Mickey Callaway’s allegations are worrying for Mets’ MLB Sandy Alderson

This is a baseball issue, first of all, the product of decades of ubiquitous behavior in the old man’s network, which was ignored, then tolerated and then excused. That day is over, and the bills are going down. There are no more boys who will be boys, and the sport will eventually be better for him.

But first he has to answer for that. He must first recognize how people like Jared Porter and Mickey Callaway have apparently been able to escape the most horrific type of behavior imaginable and continue to move into the food chain of the sport.

Porter, the former general manager of Mets, admitted that he harassed a female reporter with a constant series of text messages, covered by an image of the male genitals. His career is rightly in ruins. Now it’s Callaway’s turn to take a public walk of shame through contempt and embarrassment, with five female reporters accusing him of similarly unwanted advances.

Callaway, so far, denies any wrongdoing, although the women, through The Athletic, have provided some terrible evidence. As in the case of Porter, a reading of some of the saved text messages offers a terrifying tour through the legacy of relentless rights, which has always distorted a certain way, because men were dominant in professional sports, and women simply played players, both in the game, as well as on the fringes.

This dynamic is changing. There’s a GM woman now in Miami in Kim Ng. There are more and more women who cover this sport and who demand nothing more than equality from their male colleagues: equal access (which they had to win through the courts); equal respect (which they have earned with years of quality work); and, finally, equal position. “No” means no in the end. True. Forever.

Mickey Callaway
Mickey Callaway
Paul J. Bereswill

The Mets, of course, are one of the teams that will have to answer not so much for Callaway’s alleged misbehavior – if true, that stain falls entirely on him – about how such a character was hired. ever in the first place to actually manage the baseball team. The Indians and Angels must answer the same questions about Callaway – just as the Cubs and Diamondbacks share responsibility for Porter’s uncontrolled rise.

But an already dazzling and brighter spotlight shines on how Mets veterinary candidates.

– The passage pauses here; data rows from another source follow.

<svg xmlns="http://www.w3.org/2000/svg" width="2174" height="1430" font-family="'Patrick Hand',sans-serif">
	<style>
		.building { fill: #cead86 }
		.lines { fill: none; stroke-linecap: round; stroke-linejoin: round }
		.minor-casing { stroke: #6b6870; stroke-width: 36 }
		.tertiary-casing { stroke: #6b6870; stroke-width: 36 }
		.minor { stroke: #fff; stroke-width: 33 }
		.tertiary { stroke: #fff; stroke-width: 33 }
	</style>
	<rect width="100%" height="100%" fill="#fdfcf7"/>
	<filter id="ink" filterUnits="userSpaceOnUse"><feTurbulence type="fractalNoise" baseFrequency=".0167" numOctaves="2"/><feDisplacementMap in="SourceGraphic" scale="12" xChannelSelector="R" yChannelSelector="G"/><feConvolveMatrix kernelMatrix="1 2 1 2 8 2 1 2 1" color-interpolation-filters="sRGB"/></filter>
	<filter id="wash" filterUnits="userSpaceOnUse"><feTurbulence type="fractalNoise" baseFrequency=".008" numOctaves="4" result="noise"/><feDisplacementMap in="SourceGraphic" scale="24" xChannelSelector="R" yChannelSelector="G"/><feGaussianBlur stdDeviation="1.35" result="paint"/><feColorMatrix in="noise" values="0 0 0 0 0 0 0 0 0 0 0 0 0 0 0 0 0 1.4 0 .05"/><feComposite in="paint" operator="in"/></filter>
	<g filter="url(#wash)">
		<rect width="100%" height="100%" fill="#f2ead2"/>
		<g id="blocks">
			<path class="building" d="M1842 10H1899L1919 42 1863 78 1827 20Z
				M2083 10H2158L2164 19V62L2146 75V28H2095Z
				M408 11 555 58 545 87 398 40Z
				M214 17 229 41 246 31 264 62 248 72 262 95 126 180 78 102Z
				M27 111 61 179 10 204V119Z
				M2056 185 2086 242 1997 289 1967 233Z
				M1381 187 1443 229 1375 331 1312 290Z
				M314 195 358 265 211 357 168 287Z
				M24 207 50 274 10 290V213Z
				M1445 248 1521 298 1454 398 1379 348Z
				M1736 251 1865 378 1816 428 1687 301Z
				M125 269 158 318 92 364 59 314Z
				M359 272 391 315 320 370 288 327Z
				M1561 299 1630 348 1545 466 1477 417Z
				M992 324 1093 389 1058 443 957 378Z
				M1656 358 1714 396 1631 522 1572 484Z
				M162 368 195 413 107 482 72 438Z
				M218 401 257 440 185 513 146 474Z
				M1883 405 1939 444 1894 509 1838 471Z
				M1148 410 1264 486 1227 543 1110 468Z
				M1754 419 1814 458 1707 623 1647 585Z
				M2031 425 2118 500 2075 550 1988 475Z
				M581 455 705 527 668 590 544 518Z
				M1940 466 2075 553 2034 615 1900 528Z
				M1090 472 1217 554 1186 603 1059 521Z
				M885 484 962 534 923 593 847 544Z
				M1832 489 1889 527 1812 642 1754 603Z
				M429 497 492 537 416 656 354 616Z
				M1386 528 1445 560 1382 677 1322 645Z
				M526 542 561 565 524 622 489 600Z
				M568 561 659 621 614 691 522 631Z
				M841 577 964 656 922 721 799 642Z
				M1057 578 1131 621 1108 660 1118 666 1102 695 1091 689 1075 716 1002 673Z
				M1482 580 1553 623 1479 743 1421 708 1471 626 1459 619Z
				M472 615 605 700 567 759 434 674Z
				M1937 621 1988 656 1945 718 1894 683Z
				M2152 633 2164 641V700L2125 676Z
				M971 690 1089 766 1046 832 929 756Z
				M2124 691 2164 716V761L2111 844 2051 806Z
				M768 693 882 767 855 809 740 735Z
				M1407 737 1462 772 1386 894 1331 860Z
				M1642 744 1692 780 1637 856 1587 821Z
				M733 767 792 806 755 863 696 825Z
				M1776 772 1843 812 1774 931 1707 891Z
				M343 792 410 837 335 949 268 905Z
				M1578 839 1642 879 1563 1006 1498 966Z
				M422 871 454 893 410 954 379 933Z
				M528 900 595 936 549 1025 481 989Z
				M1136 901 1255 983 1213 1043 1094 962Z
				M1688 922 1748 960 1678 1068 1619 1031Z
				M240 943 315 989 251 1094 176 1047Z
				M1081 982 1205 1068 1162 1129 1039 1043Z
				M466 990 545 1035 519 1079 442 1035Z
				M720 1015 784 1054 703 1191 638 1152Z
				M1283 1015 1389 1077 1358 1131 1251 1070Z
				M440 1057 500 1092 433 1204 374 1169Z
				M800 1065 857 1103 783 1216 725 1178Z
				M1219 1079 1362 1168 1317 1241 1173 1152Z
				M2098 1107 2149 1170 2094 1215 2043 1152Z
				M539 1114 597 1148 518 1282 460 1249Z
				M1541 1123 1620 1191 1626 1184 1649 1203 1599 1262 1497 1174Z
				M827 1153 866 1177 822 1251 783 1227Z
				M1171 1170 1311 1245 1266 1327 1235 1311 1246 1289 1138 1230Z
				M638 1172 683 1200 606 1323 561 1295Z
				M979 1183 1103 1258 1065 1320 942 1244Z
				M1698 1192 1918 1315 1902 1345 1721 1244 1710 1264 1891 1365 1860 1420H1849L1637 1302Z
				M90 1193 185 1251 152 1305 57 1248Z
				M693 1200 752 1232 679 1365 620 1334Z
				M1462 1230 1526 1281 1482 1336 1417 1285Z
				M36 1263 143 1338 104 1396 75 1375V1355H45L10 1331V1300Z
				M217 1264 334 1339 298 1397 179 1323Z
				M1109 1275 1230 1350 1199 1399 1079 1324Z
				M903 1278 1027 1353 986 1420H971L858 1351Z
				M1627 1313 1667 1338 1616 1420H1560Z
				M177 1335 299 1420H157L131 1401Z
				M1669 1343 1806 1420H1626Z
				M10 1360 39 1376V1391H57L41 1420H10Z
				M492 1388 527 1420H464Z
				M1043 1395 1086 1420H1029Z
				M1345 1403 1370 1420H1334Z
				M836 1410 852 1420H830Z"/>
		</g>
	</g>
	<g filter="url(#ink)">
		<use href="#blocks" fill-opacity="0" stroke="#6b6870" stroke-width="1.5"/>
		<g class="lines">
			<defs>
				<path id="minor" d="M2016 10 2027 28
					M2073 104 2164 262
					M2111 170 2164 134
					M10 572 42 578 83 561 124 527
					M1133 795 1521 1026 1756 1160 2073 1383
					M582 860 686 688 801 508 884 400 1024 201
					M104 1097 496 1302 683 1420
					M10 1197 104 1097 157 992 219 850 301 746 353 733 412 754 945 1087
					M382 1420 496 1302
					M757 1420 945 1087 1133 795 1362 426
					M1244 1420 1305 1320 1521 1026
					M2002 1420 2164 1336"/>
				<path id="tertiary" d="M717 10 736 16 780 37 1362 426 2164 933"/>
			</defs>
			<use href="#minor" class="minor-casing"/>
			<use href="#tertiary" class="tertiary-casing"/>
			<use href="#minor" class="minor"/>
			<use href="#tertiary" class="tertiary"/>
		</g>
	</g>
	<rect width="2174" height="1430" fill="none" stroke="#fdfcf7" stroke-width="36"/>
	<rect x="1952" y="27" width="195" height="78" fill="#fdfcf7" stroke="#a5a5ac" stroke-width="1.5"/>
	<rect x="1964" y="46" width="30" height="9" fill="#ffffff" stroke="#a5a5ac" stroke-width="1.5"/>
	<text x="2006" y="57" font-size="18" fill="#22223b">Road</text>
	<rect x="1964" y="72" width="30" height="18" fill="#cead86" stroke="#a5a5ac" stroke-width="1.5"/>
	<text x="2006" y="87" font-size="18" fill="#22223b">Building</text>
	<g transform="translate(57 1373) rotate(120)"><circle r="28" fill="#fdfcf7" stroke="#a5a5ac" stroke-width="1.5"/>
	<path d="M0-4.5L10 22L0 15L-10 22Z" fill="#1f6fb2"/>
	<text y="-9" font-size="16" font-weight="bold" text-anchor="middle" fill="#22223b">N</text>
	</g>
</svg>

It’s pretty clear that the Porter incident has already shaken the team to its core, and in addressing it, Sandy Alderson suggested that a stricter process should be put in place to avoid future embarrassment – using the term “FBI level” at some point. But Alderson also hired Callaway in his first term as Mets baseball boss.

And what must be worrying for Alderson – a straight arrow for which such behavior must be cataclysmically nauseating and which both really came to light when the Porter fiasco came to light and embarrassed when he was forced to admits that he did not speak or even look for female professional references for Porter – is that, correctly or not, Callaway is a second strike against his good name.

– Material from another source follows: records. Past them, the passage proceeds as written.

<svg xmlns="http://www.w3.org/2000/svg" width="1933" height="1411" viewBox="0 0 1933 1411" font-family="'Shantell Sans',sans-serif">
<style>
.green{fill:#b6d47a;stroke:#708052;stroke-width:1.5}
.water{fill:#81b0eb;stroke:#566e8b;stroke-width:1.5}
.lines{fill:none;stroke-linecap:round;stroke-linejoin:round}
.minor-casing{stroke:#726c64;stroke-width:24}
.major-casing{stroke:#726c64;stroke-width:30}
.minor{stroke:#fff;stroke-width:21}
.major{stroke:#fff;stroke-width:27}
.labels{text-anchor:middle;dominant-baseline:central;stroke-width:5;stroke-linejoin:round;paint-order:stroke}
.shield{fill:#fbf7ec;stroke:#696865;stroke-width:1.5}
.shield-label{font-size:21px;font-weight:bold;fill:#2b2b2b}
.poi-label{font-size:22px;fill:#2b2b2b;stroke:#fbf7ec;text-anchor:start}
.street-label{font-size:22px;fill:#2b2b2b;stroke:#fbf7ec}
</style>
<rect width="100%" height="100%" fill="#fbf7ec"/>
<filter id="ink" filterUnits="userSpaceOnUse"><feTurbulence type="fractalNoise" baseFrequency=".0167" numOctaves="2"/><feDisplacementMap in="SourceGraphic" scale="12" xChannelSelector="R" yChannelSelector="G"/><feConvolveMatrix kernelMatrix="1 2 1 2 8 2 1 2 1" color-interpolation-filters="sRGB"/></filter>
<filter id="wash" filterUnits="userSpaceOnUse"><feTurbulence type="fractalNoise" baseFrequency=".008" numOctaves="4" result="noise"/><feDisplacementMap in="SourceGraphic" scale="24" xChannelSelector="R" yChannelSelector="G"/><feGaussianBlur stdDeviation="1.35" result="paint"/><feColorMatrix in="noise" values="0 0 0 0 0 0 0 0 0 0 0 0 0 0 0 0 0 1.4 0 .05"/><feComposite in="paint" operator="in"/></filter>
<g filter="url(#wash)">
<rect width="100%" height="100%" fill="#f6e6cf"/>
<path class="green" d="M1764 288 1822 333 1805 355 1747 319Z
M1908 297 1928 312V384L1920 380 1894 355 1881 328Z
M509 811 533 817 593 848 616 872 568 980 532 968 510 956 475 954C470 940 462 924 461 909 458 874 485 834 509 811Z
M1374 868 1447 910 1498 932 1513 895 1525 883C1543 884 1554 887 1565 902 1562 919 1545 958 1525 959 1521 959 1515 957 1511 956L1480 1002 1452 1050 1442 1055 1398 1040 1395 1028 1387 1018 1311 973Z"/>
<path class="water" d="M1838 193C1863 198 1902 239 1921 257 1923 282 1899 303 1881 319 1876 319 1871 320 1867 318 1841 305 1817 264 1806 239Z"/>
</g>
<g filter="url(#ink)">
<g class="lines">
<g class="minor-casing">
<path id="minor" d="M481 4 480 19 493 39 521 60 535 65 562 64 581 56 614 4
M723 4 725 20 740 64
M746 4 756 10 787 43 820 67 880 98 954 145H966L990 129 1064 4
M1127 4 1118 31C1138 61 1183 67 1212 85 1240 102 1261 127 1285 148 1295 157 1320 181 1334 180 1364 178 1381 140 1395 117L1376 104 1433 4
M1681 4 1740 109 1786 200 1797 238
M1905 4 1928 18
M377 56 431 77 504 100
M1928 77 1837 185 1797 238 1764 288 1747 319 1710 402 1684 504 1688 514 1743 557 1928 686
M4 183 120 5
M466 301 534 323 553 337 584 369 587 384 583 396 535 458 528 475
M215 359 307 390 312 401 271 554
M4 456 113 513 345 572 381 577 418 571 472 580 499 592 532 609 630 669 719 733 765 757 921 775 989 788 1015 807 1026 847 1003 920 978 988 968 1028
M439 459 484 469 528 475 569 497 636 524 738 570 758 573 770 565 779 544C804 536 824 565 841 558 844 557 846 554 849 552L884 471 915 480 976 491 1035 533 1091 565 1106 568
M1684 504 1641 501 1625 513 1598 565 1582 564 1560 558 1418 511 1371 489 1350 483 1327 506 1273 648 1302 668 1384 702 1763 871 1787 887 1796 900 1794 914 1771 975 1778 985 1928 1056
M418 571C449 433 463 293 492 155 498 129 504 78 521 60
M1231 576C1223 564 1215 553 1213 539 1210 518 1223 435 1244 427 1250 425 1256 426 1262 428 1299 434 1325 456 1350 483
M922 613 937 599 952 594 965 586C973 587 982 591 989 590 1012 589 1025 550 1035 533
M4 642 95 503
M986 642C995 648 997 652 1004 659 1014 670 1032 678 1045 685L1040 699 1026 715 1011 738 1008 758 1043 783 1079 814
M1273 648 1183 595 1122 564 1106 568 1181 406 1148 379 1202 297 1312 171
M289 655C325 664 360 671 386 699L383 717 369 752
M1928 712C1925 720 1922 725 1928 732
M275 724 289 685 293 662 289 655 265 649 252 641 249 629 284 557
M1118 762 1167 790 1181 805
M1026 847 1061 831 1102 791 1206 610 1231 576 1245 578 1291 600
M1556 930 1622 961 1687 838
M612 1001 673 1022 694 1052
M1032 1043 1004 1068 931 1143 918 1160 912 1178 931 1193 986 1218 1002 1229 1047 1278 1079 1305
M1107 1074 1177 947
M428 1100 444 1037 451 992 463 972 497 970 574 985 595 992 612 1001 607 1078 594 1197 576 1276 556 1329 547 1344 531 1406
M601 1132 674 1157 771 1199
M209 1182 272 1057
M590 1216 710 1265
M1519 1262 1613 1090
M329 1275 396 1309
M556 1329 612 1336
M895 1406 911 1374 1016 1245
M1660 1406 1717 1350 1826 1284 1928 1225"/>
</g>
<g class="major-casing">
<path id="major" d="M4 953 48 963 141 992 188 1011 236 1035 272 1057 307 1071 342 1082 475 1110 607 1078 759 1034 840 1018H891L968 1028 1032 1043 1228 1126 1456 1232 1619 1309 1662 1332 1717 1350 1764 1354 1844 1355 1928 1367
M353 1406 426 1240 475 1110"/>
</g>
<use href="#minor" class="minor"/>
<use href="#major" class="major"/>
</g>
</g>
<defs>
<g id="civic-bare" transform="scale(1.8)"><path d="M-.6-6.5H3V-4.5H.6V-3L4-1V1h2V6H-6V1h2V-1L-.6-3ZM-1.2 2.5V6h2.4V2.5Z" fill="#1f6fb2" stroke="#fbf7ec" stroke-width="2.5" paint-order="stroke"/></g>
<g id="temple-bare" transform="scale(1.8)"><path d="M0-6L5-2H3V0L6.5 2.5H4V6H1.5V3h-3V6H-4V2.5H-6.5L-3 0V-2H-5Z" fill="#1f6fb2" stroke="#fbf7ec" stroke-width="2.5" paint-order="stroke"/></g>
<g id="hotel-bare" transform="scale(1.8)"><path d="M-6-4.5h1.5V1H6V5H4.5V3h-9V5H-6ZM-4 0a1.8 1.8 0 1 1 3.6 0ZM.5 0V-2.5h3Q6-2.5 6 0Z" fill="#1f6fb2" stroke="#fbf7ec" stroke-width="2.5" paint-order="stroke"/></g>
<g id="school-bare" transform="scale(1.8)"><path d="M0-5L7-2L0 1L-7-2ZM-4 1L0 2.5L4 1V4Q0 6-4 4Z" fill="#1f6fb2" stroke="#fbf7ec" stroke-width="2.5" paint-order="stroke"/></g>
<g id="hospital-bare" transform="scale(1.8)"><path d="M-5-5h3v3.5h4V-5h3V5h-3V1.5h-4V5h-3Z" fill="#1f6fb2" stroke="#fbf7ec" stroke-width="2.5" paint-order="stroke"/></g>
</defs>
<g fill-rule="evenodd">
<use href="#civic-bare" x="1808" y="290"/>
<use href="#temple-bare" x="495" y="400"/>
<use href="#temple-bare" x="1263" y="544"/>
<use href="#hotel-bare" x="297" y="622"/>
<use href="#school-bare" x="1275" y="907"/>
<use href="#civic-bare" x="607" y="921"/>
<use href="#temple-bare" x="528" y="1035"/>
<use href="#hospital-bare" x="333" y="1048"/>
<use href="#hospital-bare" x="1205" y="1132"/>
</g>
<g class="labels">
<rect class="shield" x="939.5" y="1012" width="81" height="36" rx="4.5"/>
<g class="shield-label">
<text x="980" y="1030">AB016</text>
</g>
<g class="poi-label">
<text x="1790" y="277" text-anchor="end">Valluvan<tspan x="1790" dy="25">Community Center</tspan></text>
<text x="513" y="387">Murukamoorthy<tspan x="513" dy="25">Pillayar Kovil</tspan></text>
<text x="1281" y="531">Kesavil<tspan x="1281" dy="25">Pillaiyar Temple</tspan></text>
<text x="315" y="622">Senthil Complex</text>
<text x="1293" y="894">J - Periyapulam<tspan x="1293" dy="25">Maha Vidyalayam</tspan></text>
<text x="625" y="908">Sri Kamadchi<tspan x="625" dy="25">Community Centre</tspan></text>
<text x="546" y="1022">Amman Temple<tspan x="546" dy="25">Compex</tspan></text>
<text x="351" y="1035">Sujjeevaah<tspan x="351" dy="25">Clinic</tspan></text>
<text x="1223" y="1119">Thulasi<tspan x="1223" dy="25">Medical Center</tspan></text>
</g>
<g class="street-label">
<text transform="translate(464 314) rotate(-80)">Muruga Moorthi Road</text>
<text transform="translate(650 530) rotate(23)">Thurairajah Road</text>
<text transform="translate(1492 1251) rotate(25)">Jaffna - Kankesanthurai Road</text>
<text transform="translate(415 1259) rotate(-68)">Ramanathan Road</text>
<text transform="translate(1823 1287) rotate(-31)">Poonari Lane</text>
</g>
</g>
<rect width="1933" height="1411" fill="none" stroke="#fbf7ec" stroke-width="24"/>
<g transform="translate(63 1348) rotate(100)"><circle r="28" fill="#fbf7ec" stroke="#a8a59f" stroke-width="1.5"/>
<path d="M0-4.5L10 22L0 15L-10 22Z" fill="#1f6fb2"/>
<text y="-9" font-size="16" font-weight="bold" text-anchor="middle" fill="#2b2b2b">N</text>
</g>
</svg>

Alderson has worked in professional sports long enough to know that not every job you do will be a good one – and from the start it was clear that Callaway was neither qualified for a manager nor blessed with a curveball. learning steep enough to grow into gig. Bad jobs happen even to good executives; George Young once thought Ray Handley would be a good idea.

But now there are two prominent positions that Alderson has held, two men he has hired, who, apparently, should not have been entrusted with any job that would come with even a minimum of power. What made Alderson turn to Steve Cohen, of course, was a sterling reputation that was largely tarnished in the first 40 years of play.

And in the last few weeks, he’s had a bloody beating – and rightly so. Baseball as a whole has a lot to explain and self-analyze to do. So did Sandy Alderson, a 1981 baseball player who was suddenly pushed by two strikes.